# Exercise instructions
A – Summarize the forum thread on integrating sin^2(x)cos(3x) in two sentences.
B – Give the next part of the forum thread on integrating sin^2(x)cos(3x), picking up after its final line.

Question

integral of sin^2(x)cos(3x)dx

Answer 1

Find cos(3x) in terms of cos(x).
cos(3x) = cos(2x + x) = ?

Answer 2

Thanks, its cos(2x)cos(x)-sin(2x)sin(x), right?
If so I think i got it from here

Answer 3

Correct. Go further and expand cos(2x) and sin(2x).

Answer 4

I got that to become 4cos^3(x)-3cos(x) which then results in int sin^2(x)4cos^3(x) -int sin^2(x)cos(x)

Answer 5

sin^2(x) * { 4cos^3(x) - cos(x) } =
sin^2(x) * { 4cos^2(x) - 1 } * cos(x) =
sin^2(x) * { 4(1-sin^2x) - 1 } * cos(x) =
sin^2(x) * { 3 - 4sin^2x } * cos(x) =
Let u = sin(x)

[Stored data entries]
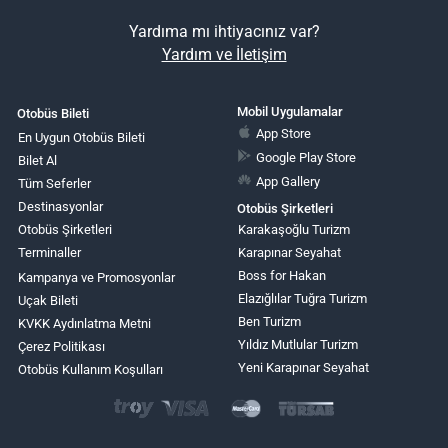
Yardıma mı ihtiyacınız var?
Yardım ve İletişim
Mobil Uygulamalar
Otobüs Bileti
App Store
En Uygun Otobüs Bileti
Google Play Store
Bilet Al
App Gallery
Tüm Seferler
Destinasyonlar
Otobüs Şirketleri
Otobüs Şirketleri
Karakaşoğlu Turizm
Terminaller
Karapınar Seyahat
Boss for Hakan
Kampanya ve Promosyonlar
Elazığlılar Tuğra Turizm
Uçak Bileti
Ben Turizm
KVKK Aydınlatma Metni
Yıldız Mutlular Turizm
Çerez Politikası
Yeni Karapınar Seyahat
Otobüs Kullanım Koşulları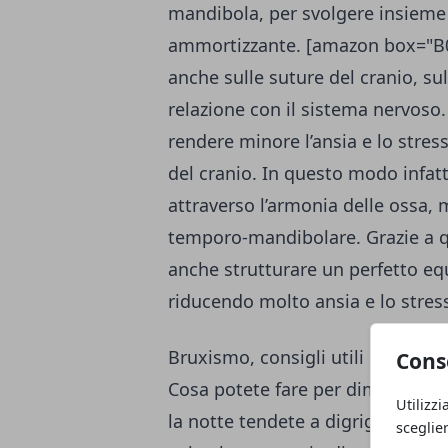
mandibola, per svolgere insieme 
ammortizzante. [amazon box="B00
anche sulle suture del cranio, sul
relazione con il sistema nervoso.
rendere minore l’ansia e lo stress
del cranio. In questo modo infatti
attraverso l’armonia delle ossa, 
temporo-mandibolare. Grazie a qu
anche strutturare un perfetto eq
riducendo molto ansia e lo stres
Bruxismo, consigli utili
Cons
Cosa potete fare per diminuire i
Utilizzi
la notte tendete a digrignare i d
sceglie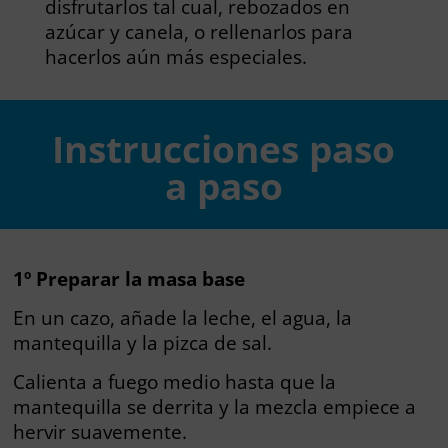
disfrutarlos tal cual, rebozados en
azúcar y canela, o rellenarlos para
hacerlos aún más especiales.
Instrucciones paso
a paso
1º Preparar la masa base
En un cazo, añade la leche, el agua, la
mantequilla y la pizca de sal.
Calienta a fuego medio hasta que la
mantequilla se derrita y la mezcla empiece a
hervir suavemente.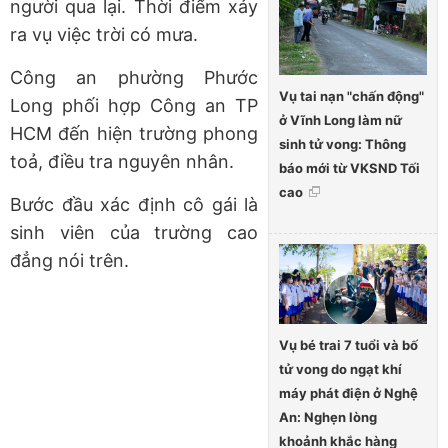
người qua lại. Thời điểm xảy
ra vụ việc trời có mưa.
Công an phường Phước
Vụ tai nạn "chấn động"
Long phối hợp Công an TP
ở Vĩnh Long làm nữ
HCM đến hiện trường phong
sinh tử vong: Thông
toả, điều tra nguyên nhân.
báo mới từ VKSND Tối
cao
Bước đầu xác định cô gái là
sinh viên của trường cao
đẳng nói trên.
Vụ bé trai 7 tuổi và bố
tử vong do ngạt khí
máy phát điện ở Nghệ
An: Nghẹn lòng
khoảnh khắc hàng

---

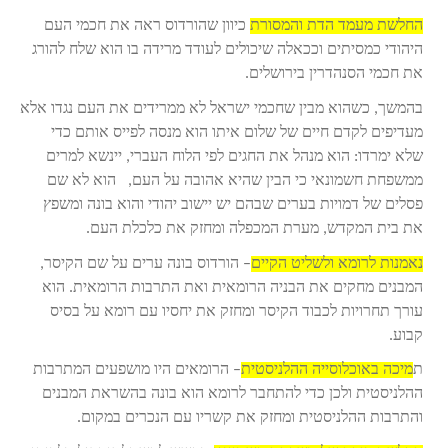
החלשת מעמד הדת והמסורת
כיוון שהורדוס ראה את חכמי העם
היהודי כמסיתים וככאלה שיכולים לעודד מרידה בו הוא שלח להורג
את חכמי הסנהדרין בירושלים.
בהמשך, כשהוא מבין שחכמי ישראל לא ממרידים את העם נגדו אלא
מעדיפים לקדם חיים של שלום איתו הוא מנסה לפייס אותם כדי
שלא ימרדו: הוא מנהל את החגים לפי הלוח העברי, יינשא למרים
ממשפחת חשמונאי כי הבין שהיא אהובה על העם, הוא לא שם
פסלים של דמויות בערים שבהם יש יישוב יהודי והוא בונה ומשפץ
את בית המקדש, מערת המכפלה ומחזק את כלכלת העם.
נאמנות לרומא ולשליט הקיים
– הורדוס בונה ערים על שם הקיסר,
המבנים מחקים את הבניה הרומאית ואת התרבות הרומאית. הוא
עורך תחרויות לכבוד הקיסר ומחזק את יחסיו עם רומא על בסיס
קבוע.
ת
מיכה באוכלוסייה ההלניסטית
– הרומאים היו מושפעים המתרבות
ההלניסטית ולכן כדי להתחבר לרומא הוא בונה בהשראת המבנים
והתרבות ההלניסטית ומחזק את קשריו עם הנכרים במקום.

...

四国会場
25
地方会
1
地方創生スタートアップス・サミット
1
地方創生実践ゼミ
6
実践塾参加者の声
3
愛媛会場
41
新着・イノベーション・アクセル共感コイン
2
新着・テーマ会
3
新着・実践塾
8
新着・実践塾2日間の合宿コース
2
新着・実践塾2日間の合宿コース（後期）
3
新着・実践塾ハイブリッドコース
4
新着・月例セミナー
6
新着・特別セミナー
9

# Numbered responses
A – In the thread on integrating sin^2(x)cos(3x), one reply suggests writing cos(3x) in terms of cos(x) by treating it as cos(2x + x), and the asker expands this as cos(2x)cos(x) - sin(2x)sin(x). After being told to expand cos(2x) and sin(2x) as well, the asker reports getting 4cos^3(x) - 3cos(x), and a later reply rewrites the integrand in terms of sin(x) and sets u = sin(x).

B –
u^2 * (3 - 4u^2) * du

Answer 6

I have not checked if cos(3x) = 4cos^3(x) - cos(x) that you got is correct.

Answer 7

I believe it is, i just finished the problem and everything worked out so hopefully that was correct
Thanks a lot

Answer 8

You are welcome.